Cozy up with a book this fall (Photo Credit: Madeline Tosh, Creative Commons/Flickr)

Didn’t get the chance to dive into your summer reading list? No problem; it’s already back-to-school season, making now the perfect time to get back into the habit of curling up with a good book. For those who may need a few simple suggestions or inspiration to get started, I’ve gathered a few non-fiction titles that sparked my interest as educational reads.

From tips on how to leverage social media to change the world, to a simple feel good tale mixed with important life lessons, here are a handful of books I plan on checking out:

GirlDrive: Criss-crossing America, Redefining Feminism by Emma Bee Bernstein and Nona Willis Aronowitz

Two women, Emma Bee Bernstein and Nona Willis Aronowitz, hit the road in 2007 with an important question to ask young women: what matters to them the most. The authors describe the book as a focus on “how young women grapple with the concepts of freedom, equality, joy, ambition, sex, and love—whether they call it “feminism” or not.” GirlDrive shares the stories of 127 very diverse women through vivid photos, profiles, and diary entries, who all have more in common than expected.
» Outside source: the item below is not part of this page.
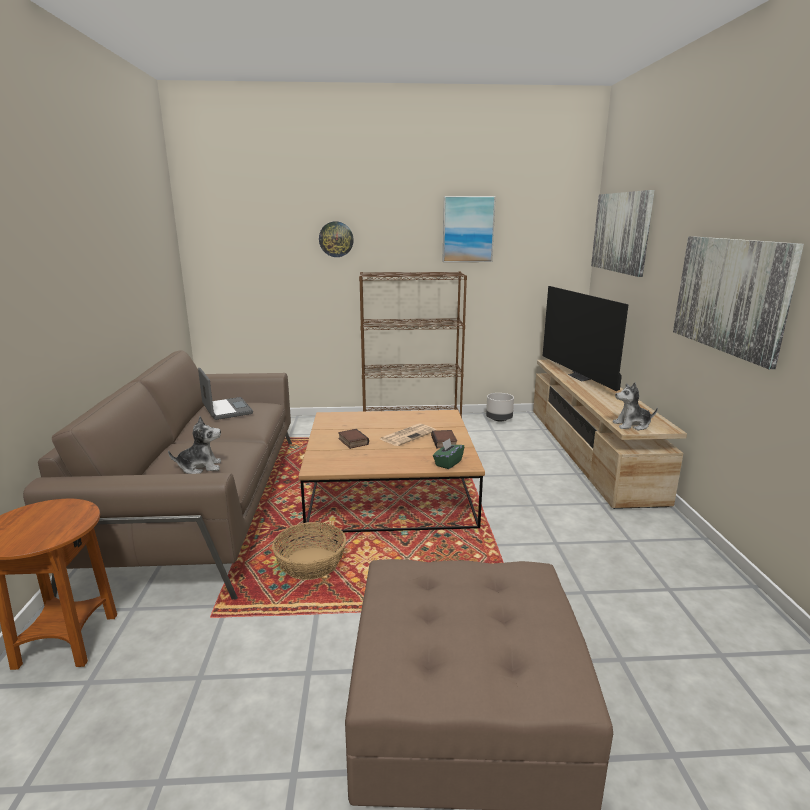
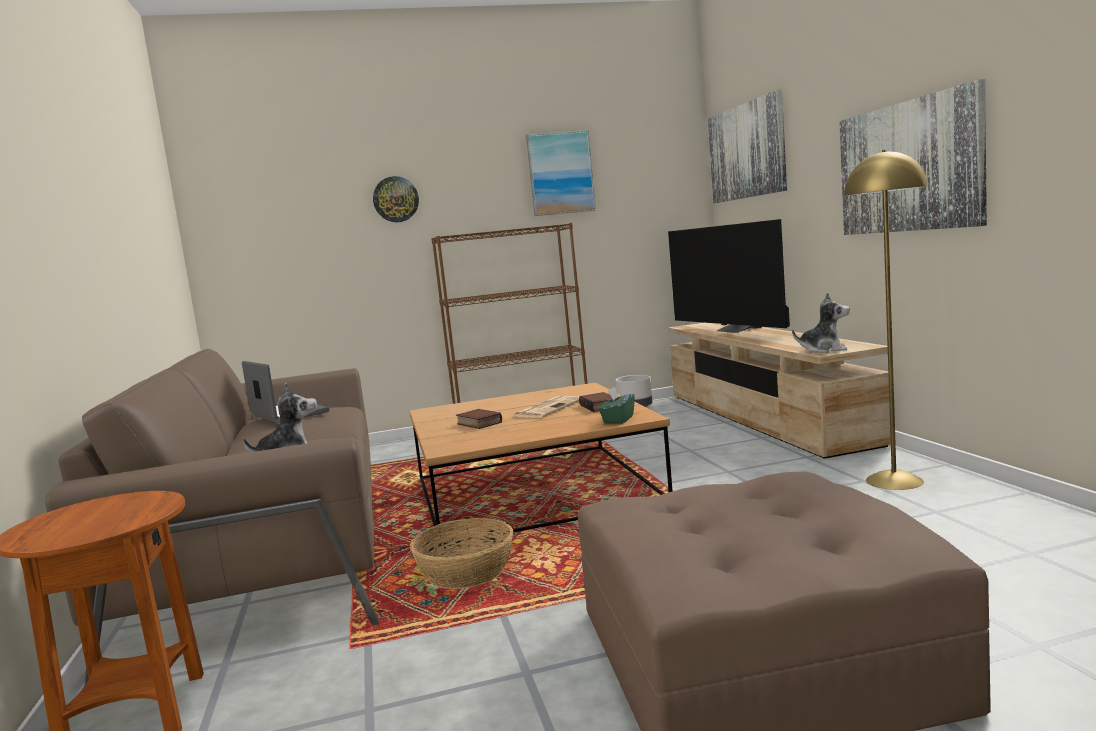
camera: 10 degrees left, 10 degrees down
(632, 425) = (824, 350): plush toy -> plush toy turned 150 degrees counterclockwise
(654, 546) = (894, 480): none -> yellow floor lamp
You Had Me at Woof: How Dogs Taught Me the Secrets to Happiness by Julie Klam

Julie was thirty, single, and working part-time as an insurance clerk, wondering if she would ever meet the man of her dreams. Then she met Otto, her Boston Terrier. Even though she has made a few additions in her life — her husband and daughter –  she was surprised and delighted to find that her dogs had more wisdom to convey to her than she had ever dreamed. And caring for them has made her a better person-and completely opened her heart. You Had Me at Woof is a humorous account of how one woman discovered life’s most important lessons from her canine companions.

The Righteous Porkchop: Finding a Life and Good Food Beyond Factory Farms by Nicolette Niman

Accepting an offer to head an environmental organizations “hog campaign” took Nicolette on a odyssey into the inner workings of the factory farm industry and helped mold her transformation into a environmental lawyer who takes on the big business farming establishment. The book dives into the an industry gone awry and offers a bit of romance when she’s swept off her feet by a cattle rancher.
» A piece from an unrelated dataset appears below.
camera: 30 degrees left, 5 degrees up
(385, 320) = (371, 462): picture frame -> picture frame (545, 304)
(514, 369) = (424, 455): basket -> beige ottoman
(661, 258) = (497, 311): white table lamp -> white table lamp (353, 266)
Twitter for Good: Change the World One Tweet at a Time by Claire Diaz-Ortiz

In this book, Twitter’s head of corporate innovation and philanthropy, Claire Diaz-Ortiz, shares the same strategies she offers to organizations launching cause-based campaigns through Twitter. Twitter for Good is filled with dynamic examples from initiatives around the world and practical guidelines for harnessing individual activism via Twitter as a force for social change.

Have you read any of these? What other books would you recommend?